Rakeysh Mehra: That he is the best actor in the world is secondary, but first and foremost he is a great human being. And that's what attracts not only me, but millions of people towards him.
Anuradha SenGupta: Ok, you know you are going to move on to making Delhi Six or Dilli Six, how does it say?
Rakeysh Mehra: Dilli Chhey.
Anuradha SenGupta: Yeah, Dilli Chhey. I tried to get to know a little bit about you, I believe Dilli Chhey is inspired by, in bits and pieces perhaps, by your childhood in Delhi?
Rakeysh Mehra: No, it is not autobiographical. It is absolutely wrongly quoted as of now.
Anuradha SenGupta: But your context, your growing up years, something?
Rakeysh Mehra: I know the area. Our nana-nani and dada-dadi both had their houses in Old Delhi. And that's where as a child I spent my childhood. So, I have very fond memories.
Anuradha SenGupta: So, you used the context?
Rakeysh Mehra: I am using the environment, I am using the experience and again you know the circle is round and you come back where you started. I can only draw from what I know, what my imaginations have been and what my experiences have been.
Anuradha SenGupta: Rakeysh Mehra, is it better being Rakeysh Mehra today, post Rang De Basanti compared to post Aks?
Rakeysh Mehra: Yes, definitely, sincerely and honestly, no questions about that. What it means for me is that now I will be able to tell my story the way I want to, a little more freely. See in Aks, I told the story the way I wanted to. And then it took me six years to tell my story again. There is definitely more learning.
Anuradha SenGupta: You were an ad filmmaker coming into films with Aks. Is content equal to, if not more important, than form?
Rakeysh Mehra: That's interesting as an observation. Yes, after Aks what I realise is I get along with actors, that direction comes naturally to me, in the sense, I don't have to direct them. The last thing you have to do in direction is to direct.
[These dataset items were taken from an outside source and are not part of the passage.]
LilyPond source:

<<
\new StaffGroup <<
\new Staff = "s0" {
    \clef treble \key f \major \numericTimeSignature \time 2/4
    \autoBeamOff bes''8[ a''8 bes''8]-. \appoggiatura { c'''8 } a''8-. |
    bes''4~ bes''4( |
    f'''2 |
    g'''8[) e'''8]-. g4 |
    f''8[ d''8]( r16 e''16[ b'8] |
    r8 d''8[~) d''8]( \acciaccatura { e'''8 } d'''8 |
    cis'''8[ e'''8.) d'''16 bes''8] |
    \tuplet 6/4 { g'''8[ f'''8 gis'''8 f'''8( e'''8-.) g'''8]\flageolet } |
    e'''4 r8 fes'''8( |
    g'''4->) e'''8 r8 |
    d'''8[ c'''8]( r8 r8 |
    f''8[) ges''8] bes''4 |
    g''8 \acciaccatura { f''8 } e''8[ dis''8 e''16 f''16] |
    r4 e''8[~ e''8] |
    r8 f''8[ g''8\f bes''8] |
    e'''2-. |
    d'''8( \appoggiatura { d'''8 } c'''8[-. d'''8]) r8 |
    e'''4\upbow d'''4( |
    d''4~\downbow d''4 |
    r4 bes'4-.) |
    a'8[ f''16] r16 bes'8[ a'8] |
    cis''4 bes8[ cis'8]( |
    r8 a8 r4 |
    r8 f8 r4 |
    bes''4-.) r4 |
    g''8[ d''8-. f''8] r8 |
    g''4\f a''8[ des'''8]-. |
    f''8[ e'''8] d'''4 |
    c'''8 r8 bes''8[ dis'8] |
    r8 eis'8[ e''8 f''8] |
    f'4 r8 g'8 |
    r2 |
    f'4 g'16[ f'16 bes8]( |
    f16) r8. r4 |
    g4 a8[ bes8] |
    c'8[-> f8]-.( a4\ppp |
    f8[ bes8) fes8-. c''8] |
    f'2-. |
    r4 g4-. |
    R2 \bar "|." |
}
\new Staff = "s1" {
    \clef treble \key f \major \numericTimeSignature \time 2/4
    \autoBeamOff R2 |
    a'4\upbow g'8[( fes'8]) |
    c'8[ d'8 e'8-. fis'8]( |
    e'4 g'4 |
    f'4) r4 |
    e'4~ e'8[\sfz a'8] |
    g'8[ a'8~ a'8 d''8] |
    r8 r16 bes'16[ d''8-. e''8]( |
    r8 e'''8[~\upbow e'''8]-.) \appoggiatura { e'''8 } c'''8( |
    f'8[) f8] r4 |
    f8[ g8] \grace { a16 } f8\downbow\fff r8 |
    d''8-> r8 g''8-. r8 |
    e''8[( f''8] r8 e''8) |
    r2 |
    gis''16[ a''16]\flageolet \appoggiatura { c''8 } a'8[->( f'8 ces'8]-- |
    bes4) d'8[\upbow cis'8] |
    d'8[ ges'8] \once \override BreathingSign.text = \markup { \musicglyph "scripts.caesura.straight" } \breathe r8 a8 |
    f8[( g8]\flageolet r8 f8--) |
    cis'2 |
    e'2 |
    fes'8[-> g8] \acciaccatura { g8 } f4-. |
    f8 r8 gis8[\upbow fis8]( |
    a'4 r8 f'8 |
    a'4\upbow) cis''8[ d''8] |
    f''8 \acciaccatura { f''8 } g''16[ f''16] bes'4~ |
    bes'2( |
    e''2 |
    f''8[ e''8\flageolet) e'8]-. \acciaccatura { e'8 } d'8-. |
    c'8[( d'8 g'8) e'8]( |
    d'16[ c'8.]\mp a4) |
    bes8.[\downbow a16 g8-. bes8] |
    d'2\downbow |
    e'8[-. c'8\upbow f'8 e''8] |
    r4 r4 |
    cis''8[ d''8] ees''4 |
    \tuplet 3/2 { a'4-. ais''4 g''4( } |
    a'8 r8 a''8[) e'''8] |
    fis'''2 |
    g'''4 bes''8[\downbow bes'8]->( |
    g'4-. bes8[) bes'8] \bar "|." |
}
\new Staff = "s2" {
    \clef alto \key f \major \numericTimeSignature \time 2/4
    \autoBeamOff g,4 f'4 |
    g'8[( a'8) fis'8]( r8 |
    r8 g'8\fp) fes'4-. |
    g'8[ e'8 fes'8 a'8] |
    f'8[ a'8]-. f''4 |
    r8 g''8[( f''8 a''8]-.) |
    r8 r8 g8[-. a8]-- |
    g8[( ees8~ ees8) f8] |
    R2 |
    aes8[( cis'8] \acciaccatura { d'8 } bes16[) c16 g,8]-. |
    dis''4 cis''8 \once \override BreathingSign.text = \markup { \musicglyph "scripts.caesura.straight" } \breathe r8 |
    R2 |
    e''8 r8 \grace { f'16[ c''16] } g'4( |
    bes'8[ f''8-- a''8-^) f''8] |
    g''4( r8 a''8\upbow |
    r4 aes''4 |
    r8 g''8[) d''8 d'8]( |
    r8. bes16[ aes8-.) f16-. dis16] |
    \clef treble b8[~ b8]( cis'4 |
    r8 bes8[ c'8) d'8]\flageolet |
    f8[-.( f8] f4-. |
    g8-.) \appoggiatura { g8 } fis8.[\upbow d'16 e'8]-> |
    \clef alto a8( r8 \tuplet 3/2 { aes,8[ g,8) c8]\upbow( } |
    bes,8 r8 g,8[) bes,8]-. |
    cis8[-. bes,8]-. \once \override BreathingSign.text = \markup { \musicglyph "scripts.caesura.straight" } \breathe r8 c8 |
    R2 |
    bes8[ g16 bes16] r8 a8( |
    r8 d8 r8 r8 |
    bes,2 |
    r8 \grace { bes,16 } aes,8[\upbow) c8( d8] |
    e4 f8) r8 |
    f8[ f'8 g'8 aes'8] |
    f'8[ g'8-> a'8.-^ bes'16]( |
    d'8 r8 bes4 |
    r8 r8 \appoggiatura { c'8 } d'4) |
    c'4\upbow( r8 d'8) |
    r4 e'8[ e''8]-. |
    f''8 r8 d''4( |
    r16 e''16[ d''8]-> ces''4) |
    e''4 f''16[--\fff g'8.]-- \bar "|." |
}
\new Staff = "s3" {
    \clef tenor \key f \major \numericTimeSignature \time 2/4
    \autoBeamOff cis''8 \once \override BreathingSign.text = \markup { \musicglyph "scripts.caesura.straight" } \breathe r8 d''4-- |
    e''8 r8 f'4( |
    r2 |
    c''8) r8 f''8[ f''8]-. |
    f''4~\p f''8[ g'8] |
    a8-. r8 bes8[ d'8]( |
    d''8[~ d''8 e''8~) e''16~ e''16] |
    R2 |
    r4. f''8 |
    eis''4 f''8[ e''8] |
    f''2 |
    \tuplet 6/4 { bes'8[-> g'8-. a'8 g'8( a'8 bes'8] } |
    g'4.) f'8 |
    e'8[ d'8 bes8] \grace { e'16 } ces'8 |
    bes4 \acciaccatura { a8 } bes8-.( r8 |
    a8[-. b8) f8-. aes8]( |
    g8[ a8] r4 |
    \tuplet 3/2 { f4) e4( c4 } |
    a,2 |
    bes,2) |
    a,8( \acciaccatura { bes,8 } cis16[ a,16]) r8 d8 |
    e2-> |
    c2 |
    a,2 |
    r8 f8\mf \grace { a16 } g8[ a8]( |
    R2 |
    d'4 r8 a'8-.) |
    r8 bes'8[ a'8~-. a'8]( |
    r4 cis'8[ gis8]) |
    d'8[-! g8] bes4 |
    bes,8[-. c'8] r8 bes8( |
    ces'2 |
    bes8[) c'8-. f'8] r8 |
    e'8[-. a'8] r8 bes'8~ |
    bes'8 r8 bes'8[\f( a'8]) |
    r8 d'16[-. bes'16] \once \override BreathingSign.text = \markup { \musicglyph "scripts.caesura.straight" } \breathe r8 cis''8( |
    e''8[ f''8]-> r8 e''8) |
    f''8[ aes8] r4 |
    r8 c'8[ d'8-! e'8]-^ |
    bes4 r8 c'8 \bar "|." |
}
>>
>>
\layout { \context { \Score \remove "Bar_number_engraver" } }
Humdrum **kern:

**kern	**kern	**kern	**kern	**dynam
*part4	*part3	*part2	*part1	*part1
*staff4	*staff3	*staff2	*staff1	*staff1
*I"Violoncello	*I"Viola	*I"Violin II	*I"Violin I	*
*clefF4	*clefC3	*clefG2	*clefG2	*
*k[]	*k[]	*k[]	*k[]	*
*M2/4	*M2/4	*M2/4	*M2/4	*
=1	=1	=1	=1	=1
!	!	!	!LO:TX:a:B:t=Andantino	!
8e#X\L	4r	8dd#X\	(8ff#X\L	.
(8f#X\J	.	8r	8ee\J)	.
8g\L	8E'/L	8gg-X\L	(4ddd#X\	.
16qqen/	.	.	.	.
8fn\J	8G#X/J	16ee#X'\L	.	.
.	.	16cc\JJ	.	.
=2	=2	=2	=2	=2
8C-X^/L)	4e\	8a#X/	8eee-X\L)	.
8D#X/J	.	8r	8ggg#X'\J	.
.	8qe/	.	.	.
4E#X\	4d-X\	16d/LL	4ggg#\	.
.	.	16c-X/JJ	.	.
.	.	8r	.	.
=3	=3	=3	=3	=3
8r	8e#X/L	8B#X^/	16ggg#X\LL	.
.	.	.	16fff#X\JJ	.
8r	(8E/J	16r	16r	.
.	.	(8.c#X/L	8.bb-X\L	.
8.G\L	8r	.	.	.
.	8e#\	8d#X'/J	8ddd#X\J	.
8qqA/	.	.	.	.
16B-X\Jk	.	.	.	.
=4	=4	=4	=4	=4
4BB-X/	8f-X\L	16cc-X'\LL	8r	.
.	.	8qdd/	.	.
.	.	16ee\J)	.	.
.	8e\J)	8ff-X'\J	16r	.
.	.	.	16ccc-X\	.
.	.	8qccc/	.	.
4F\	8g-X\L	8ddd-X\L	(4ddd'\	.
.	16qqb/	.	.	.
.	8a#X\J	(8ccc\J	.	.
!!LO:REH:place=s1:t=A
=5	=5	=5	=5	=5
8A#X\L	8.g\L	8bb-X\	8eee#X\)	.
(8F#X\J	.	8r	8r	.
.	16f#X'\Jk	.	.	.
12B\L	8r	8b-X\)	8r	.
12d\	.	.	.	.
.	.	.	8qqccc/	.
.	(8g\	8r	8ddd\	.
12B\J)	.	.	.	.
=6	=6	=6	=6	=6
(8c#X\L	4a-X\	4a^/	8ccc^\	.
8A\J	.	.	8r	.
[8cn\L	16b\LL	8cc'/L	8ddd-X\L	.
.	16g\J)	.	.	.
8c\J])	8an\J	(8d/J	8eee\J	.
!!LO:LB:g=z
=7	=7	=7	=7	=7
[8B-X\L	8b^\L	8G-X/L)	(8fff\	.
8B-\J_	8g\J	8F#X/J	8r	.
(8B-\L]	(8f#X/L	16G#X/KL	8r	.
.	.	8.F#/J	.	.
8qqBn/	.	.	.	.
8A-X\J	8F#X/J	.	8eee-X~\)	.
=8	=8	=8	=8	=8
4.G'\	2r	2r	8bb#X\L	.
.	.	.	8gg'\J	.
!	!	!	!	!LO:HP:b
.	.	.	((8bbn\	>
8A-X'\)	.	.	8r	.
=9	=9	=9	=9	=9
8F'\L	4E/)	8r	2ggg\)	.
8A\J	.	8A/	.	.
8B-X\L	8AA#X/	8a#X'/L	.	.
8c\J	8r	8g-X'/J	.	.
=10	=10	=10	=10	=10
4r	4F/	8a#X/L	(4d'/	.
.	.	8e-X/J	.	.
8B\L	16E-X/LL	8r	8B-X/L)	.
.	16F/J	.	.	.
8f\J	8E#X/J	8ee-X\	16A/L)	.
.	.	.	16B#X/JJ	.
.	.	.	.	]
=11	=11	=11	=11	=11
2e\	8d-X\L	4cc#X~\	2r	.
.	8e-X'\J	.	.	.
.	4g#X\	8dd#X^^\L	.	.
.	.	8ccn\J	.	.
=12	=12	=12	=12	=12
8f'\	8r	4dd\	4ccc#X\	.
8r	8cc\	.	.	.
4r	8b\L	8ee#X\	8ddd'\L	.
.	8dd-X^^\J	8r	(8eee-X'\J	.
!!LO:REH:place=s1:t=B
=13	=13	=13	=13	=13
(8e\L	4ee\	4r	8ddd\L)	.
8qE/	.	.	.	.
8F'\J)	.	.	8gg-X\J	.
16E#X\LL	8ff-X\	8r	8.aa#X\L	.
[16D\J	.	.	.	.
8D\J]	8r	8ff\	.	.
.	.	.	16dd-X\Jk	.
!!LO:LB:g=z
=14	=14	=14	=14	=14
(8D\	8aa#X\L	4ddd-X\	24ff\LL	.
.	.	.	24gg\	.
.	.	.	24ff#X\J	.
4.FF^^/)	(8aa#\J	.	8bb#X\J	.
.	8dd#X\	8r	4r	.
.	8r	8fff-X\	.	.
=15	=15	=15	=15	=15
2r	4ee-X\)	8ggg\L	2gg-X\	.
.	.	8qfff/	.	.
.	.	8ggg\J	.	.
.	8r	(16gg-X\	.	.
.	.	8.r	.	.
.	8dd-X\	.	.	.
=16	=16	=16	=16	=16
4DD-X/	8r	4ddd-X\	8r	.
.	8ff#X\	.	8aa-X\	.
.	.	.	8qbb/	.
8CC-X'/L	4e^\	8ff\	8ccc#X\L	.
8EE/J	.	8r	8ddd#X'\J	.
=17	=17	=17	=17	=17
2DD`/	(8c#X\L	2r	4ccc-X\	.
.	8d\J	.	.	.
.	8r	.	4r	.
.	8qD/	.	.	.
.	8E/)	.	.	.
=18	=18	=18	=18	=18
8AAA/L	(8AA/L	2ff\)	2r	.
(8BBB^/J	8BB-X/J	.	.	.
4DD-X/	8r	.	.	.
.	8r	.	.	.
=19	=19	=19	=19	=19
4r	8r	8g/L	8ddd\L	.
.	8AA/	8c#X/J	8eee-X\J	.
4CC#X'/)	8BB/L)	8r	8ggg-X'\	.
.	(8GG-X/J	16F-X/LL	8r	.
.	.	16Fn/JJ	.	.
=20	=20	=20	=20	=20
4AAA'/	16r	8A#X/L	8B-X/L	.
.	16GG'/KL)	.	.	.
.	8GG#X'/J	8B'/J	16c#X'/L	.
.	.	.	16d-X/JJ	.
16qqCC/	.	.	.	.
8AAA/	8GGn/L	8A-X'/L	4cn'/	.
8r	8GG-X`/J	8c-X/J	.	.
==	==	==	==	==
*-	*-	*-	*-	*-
Because the actors really know what they have to do and a music director really know what he has to do.
Anuradha SenGupta: So what is your strength? Getting the right people to get the right thing? The passion, what is it? Or knowing how to put it together?
Rakeysh Mehra: I don't know my stance yet, because I am just two films old. But what I have learnt is what really rules is the story that you are telling. What really will stay forever is the film in totality. What do you really listen to is the small voice inside you, which is your instinct. Which makes all the difference.
Anuradha SenGupta: Even when you had the first set of producers who didn't put money to sell property and to borrow at usurious rates from market?
Rakeysh Mehra: Properties are meant to be sold or bought.
Anuradha SenGupta: But you followed your instinct, then is not it?
Rakeysh Mehra: Yes, you have one life, you have to follow your own voice, I guess there is no other way of doing it.
Anuradha SenGupta: Follow your voice, Rakeysh Mehra. Thank you very much for being on Being.
Rakeysh Mehra: Thanks for having me over.